**ASSIGNMENT**
Please count the lines in the items below that contain the string "Business", matching case exactly, and give only that number.

** DATASET RECORDS follows **

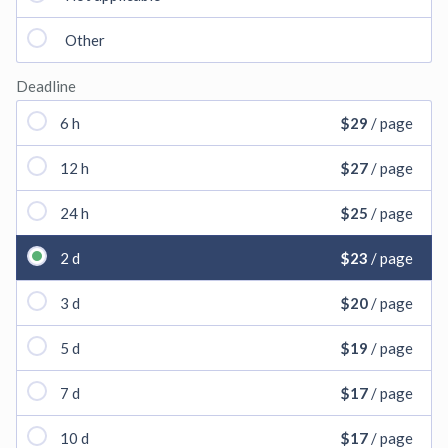
Other
Deadline
6 h
$29
/ page
12 h
$27
/ page
24 h
$25
/ page
2 d
$23
/ page
3 d
$20
/ page
5 d
$19
/ page
7 d
$17
/ page
10 d
$17
/ page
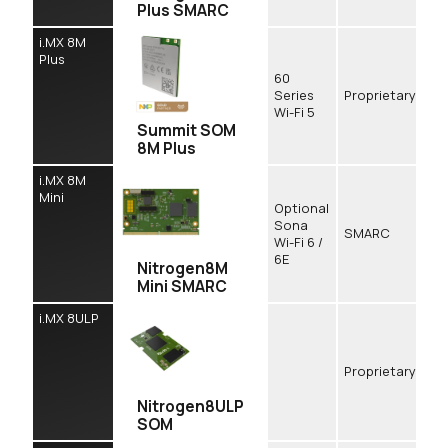
Plus SMARC
i.MX 8M
Plus
60
Series
Proprietary
Wi-Fi 5
Summit SOM
8M Plus
i.MX 8M
Mini
Optional
Sona
SMARC
Wi-Fi 6 /
6E
Nitrogen8M
Mini SMARC
i.MX 8ULP
Proprietary
Nitrogen8ULP
SOM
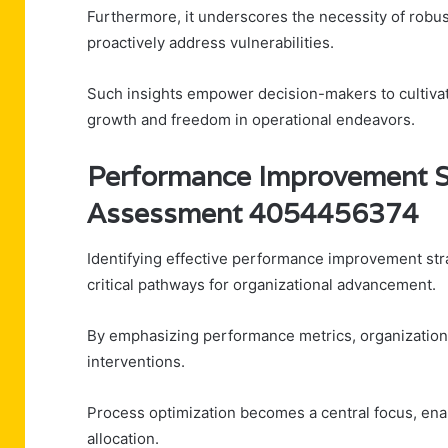
Furthermore, it underscores the necessity of robus
proactively address vulnerabilities.
Such insights empower decision-makers to cultivate
growth and freedom in operational endeavors.
Performance Improvement S
Assessment 4054456374
Identifying effective performance improvement s
critical pathways for organizational advancement.
By emphasizing performance metrics, organizations 
interventions.
Process optimization becomes a central focus, en
allocation.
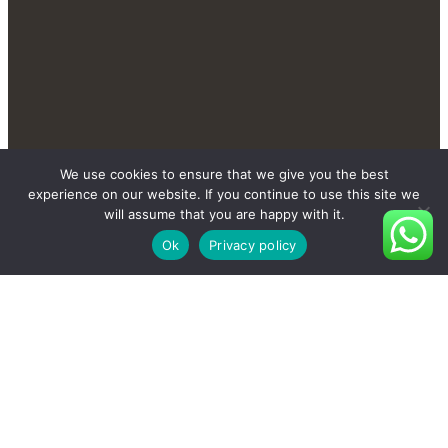
Contact Us Send You More
We use cookies to ensure that we give you the best
New And Private Products
experience on our website. If you continue to use this site we
will assume that you are happy with it.
Ok
Privacy policy
Contact Us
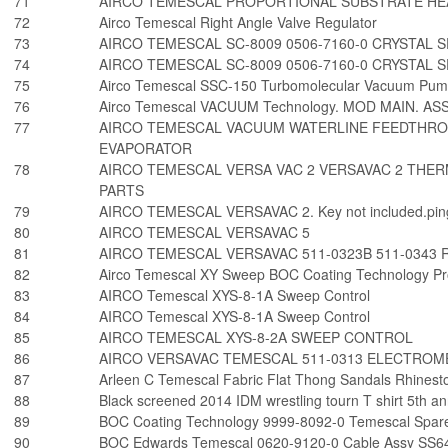
71
AIRCO TEMESCAL PROPORTIONAL SUBSTRATE HE
72
Airco Temescal Right Angle Valve Regulator
73
AIRCO TEMESCAL SC-8009 0506-7160-0 CRYSTAL 
74
AIRCO TEMESCAL SC-8009 0506-7160-0 CRYSTAL 
75
Airco Temescal SSC-150 Turbomolecular Vacuum Pum
76
Airco Temescal VACUUM Technology. MOD MAIN. ASS
77
AIRCO TEMESCAL VACUUM WATERLINE FEEDTHROU
EVAPORATOR
78
AIRCO TEMESCAL VERSA VAC 2 VERSAVAC 2 THE
PARTS
79
AIRCO TEMESCAL VERSAVAC 2. Key not included.pin
80
AIRCO TEMESCAL VERSAVAC 5
81
AIRCO TEMESCAL VERSAVAC 511-0323B 511-0343
82
Airco Temescal XY Sweep BOC Coating Technology 
83
AIRCO Temescal XYS-8-1A Sweep Control
84
AIRCO Temescal XYS-8-1A Sweep Control
85
AIRCO TEMESCAL XYS-8-2A SWEEP CONTROL
86
AIRCO VERSAVAC TEMESCAL 511-0313 ELECTROM
87
Arleen C Temescal Fabric Flat Thong Sandals Rhines
88
Black screened 2014 IDM wrestling tourn T shirt 5th 
89
BOC Coating Technology 9999-8092-0 Temescal Spar
90
BOC Edwards Temescal 0620-9120-0 Cable Assy SS64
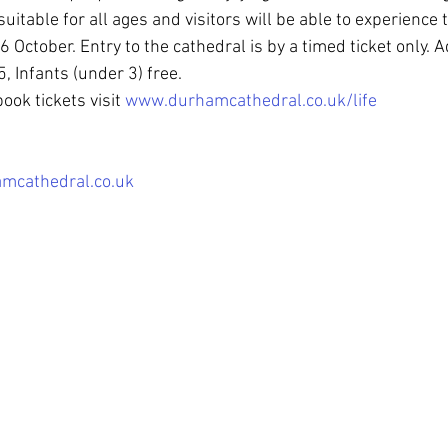
suitable for all ages and visitors will be able to experience
October. Entry to the cathedral is by a timed ticket only. A
, Infants (under 3) free.
ook tickets visit 
www.durhamcathedral.co.uk/life
mcathedral.co.uk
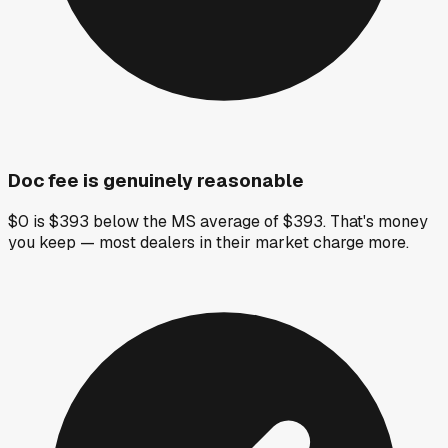
Doc fee is genuinely reasonable
$0 is $393 below the MS average of $393. That's money
you keep — most dealers in their market charge more.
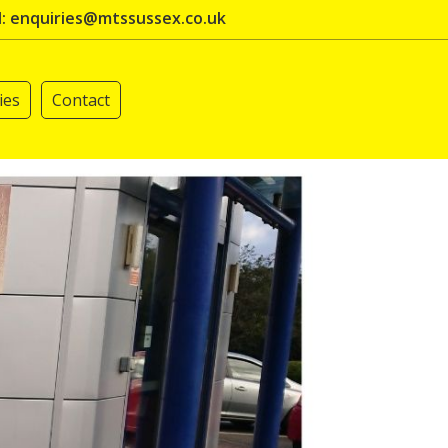
l: enquiries@mtssussex.co.uk
ies
Contact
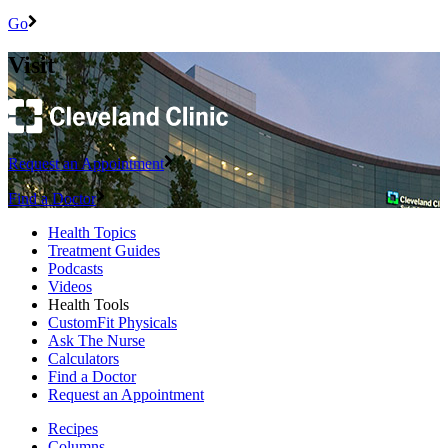
Go
Visit
Request an Appointment
Find a Doctor
Health Topics
Treatment Guides
Podcasts
Videos
Health Tools
CustomFit Physicals
Ask The Nurse
Calculators
Find a Doctor
Request an Appointment
Recipes
Columns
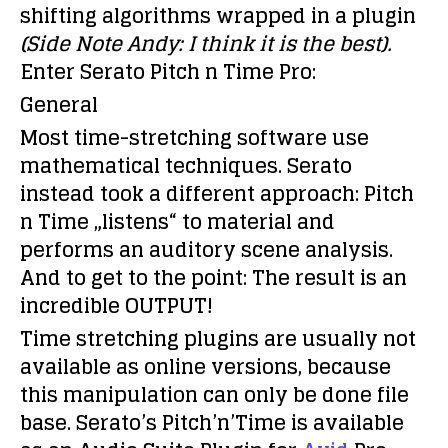
shifting algorithms wrapped in a plugin
(Side Note Andy: I think it is the best).
Enter
Serato Pitch n Time Pro:
General
Most time-stretching software use
mathematical techniques. Serato
instead took a different approach: Pitch
n Time „listens“ to material and
performs an auditory scene analysis.
And to get to the point: The result is an
incredible OUTPUT!
Time stretching plugins are usually not
available as online versions, because
this manipulation can only be done file
base. Serato’s Pitch’n’Time is available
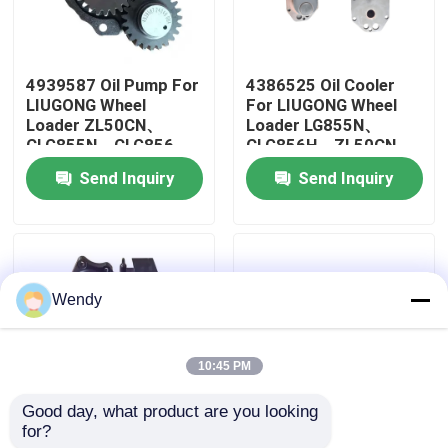
About Us
4939587 Oil Pump For
4386525 Oil Cooler
LIUGONG Wheel
For LIUGONG Wheel
Factory Tour
Loader ZL50CN、
Loader LG855N、
CLG855N、CLG856、
CLG856H、ZL50CN
CLG856H LW500KL
Excavator
Send Inquiry
Send Inquiry
Quality Control
Excavator
CLG936LC、CLG939LC
CLG922LC、CLG925LC
Engine 6C8.3、
6CT8.3、ISC8.3、
QSC8.3
Contact Us
Wendy
News
10:45 PM
Cases
Good day, what product are you looking 
for?
4076442 Fuel Pump
3976831 Belt
Blog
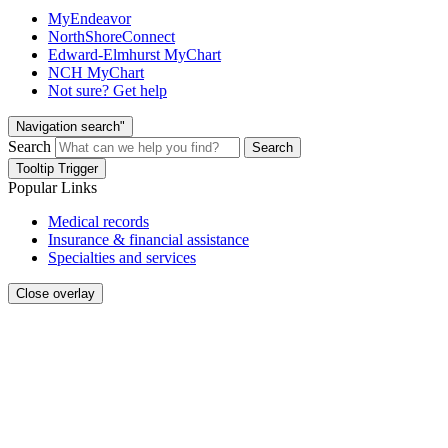
MyEndeavor
NorthShoreConnect
Edward-Elmhurst MyChart
NCH MyChart
Not sure? Get help
Navigation search"
Search
Search
Tooltip Trigger
Popular Links
Medical records
Insurance & financial assistance
Specialties and services
Close overlay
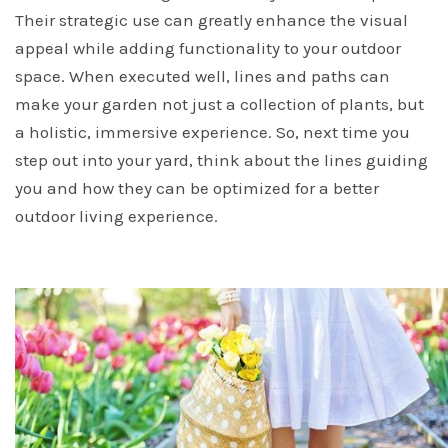
Their strategic use can greatly enhance the visual
appeal while adding functionality to your outdoor
space. When executed well, lines and paths can
make your garden not just a collection of plants, but
a holistic, immersive experience. So, next time you
step out into your yard, think about the lines guiding
you and how they can be optimized for a better
outdoor living experience.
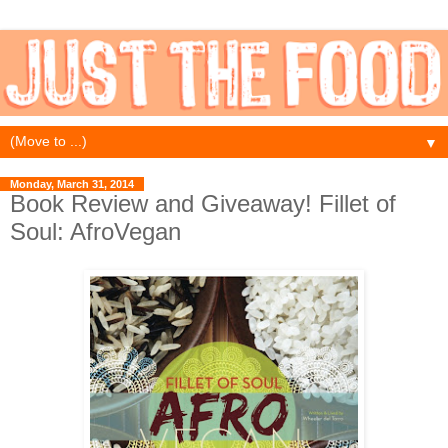
▼
Monday, March 31, 2014
Book Review and Giveaway! Fillet of
Soul: AfroVegan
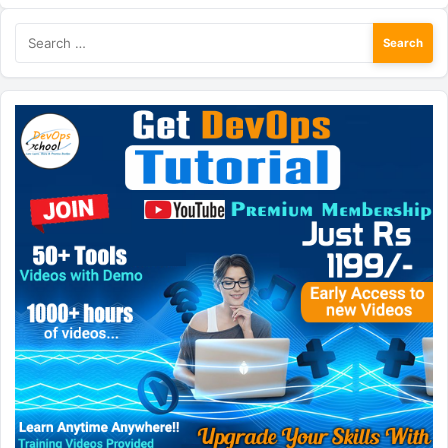
Search
for:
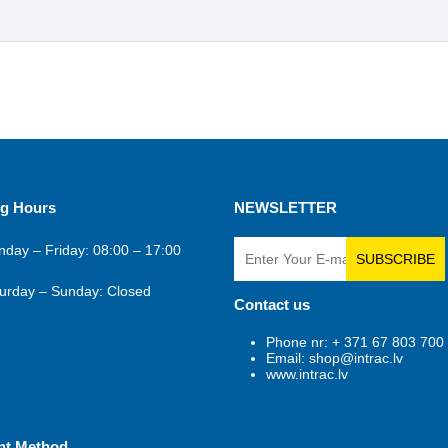
g Hours
NEWSLETTER
day – Friday: 08:00 – 17:00
SUBSCRIBE
urday – Sunday: Closed
Contact us
Phone nr: + 371 67 803 700
Email: shop@intrac.lv
www.intrac.lv
nt Method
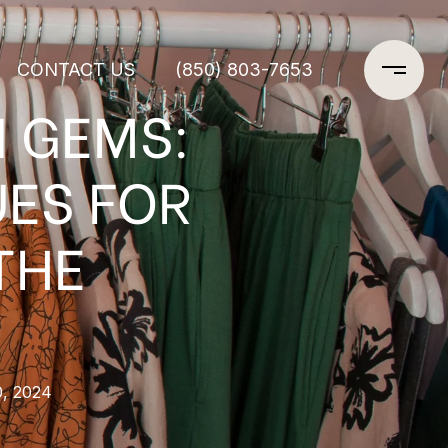
CONTACT US
(850) 803-7653
N GEMS:
UES FOR
THE
0, 2024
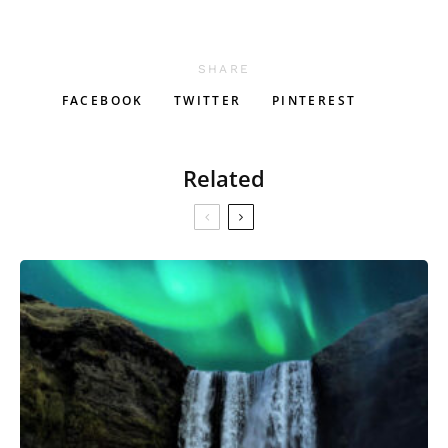
SHARE
FACEBOOK
TWITTER
PINTEREST
Related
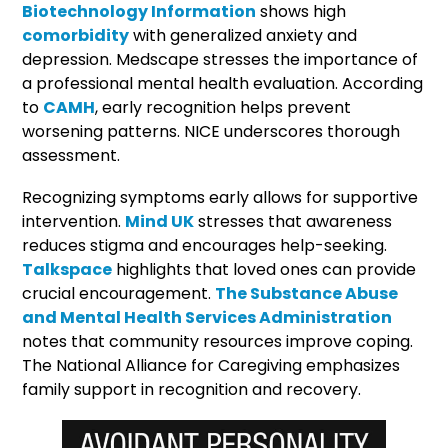
Biotechnology Information
shows high
comorbidity
with generalized anxiety and
depression. Medscape stresses the importance of
a professional mental health evaluation. According
to
CAMH
, early recognition helps prevent
worsening patterns. NICE underscores thorough
assessment.
Recognizing symptoms early allows for supportive
intervention.
Mind UK
stresses that awareness
reduces stigma and encourages help-seeking.
Talkspace
highlights that loved ones can provide
crucial encouragement.
The Substance Abuse
and Mental Health Services Administration
notes that community resources improve coping.
The National Alliance for Caregiving emphasizes
family support in recognition and recovery.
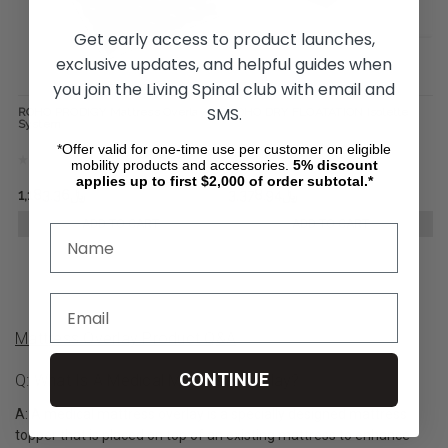
Get early access to product launches,
exclusive updates, and helpful guides when
you join the Living Spinal club with email and
SMS.
ROHO PRODIGY Mattress Overlay
ROHO DRY FLOATATION Isolette
System
*Offer valid for one-time use per customer on eligible
mobility products and accessories.
5%
discount
applies up to first $2,000 of order subtotal.*
﷼1,183.36
﷼3,378.94
ADD TO CART
ADD TO CART
Mattress Overlay Product Q&A
CONTINUE
Q: What Is A Medical Mattress Overlay?
A: A medical mattress overlay is a specially designed mattress
topper that is placed on top of an existing mattress to enhance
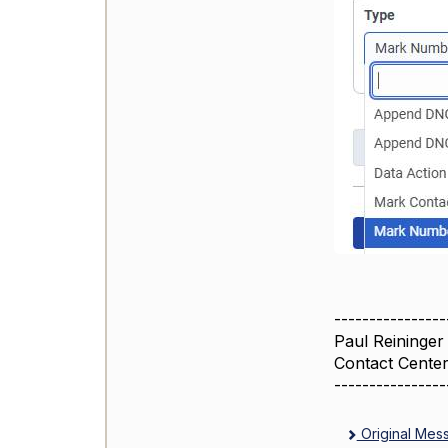
----------------
Paul Reininger
Contact Cente
----------------
Original Mes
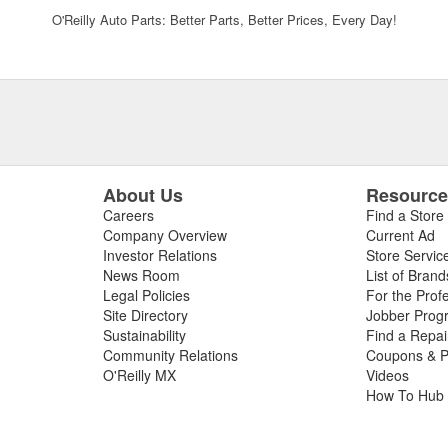
O'Reilly Auto Parts: Better Parts, Better Prices, Every Day!
About Us
Resourc
Careers
Find a Store
Company Overview
Current Ad
Investor Relations
Store Servic
News Room
List of Brand
Legal Policies
For the Prof
Site Directory
Jobber Prog
Sustainability
Find a Repa
Community Relations
Coupons & P
O'Reilly MX
Videos
How To Hub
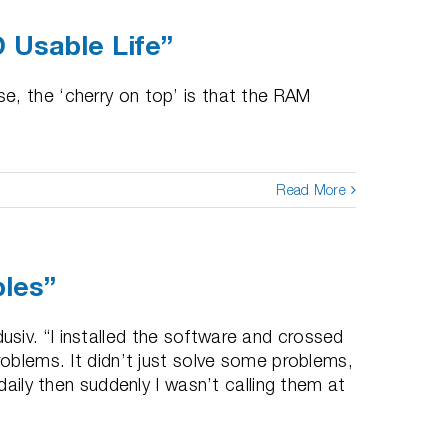
 Usable Life”
e, the ‘cherry on top’ is that the RAM
Read More
bles”
siv. “I installed the software and crossed
roblems. It didn’t just solve some problems,
daily then suddenly I wasn’t calling them at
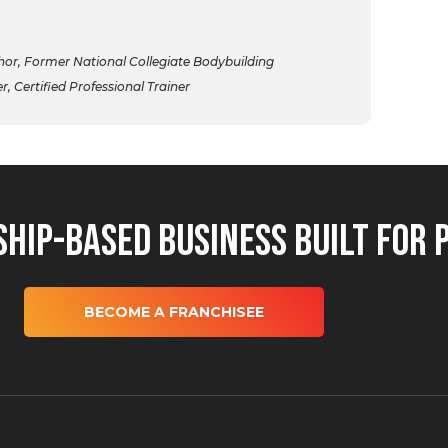
r, Former National Collegiate Bodybuilding
 Certified Professional Trainer
hip-Based Business Built for 
BECOME A FRANCHISEE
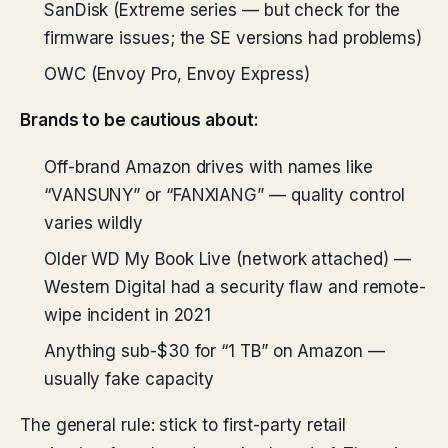
SanDisk (Extreme series — but check for the
firmware issues; the SE versions had problems)
OWC (Envoy Pro, Envoy Express)
Brands to be cautious about:
Off-brand Amazon drives with names like
“VANSUNY” or “FANXIANG” — quality control
varies wildly
Older WD My Book Live (network attached) —
Western Digital had a security flaw and remote-
wipe incident in 2021
Anything sub-$30 for “1 TB” on Amazon —
usually fake capacity
The general rule: stick to first-party retail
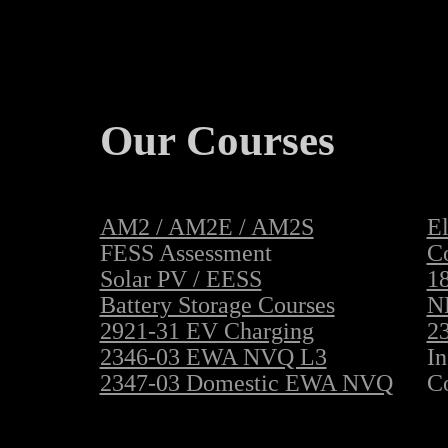
Our Courses
AM2 / AM2E / AM2S
El
FESS Assessment
C
Solar PV / EESS
18
Battery Storage Courses
N
2921-31 EV Charging
23
2346-03 EWA NVQ L3
In
2347-03 Domestic EWA NVQ
C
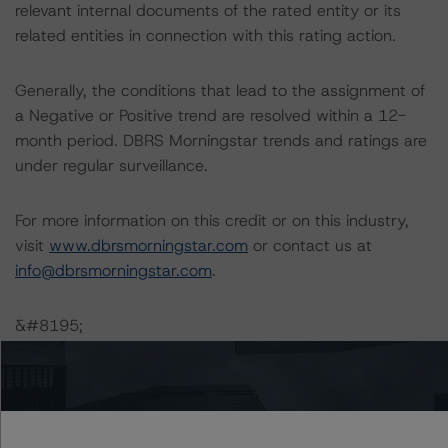
relevant internal documents of the rated entity or its
related entities in connection with this rating action.
Generally, the conditions that lead to the assignment of
a Negative or Positive trend are resolved within a 12-
month period. DBRS Morningstar trends and ratings are
under regular surveillance.
For more information on this credit or on this industry,
visit
www.dbrsmorningstar.com
or contact us at
info@dbrsmorningstar.com
.
&#8195;
DBRS Limited
DBRS Tower, 181 University Avenue, Suite 700
Toronto, ON M5H 3M7 Canada
Tel. +1 416 593-5577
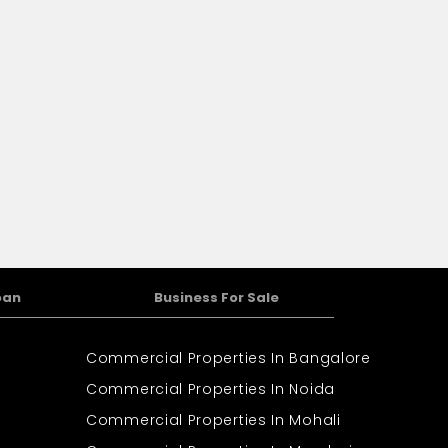
oan
Business For Sale
Commercial Properties In Bangalore
Commercial Properties In Noida
Commercial Properties In Mohali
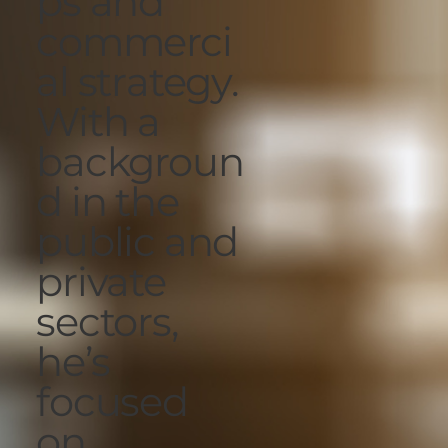
ps and
commerci
al strategy.
With a
backgroun
d in the
public and
private
sectors,
he’s
focused
on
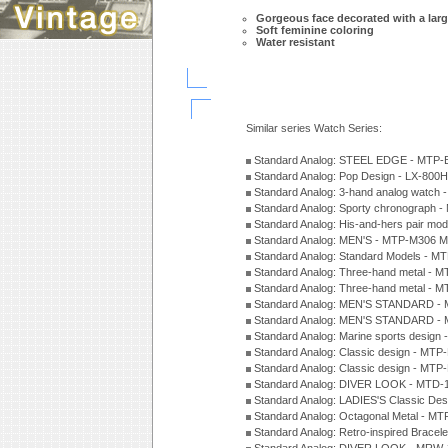
Gorgeous face decorated with a larg
Soft feminine coloring
Water resistant
Similar series Watch Series:
Standard Analog: STEEL EDGE - MTP-
Standard Analog: Pop Design - LX-800
Standard Analog: 3-hand analog watch
Standard Analog: Sporty chronograph 
Standard Analog: His-and-hers pair m
Standard Analog: MEN'S - MTP-M306 M
Standard Analog: Standard Models - 
Standard Analog: Three-hand metal -
Standard Analog: Three-hand metal - 
Standard Analog: MEN'S STANDARD - 
Standard Analog: MEN'S STANDARD - 
Standard Analog: Marine sports design
Standard Analog: Classic design - MTP
Standard Analog: Classic design - MTP
Standard Analog: DIVER LOOK - MTD-
Standard Analog: LADIES'S Classic De
Standard Analog: Octagonal Metal - MT
Standard Analog: Retro-inspired Bracel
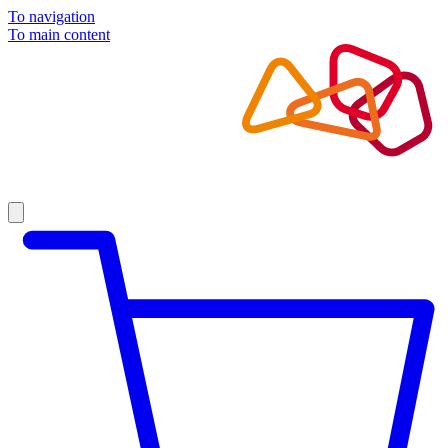
To navigation
To main content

** End of DATASET RECORDS **

**TASK ANSWER**
2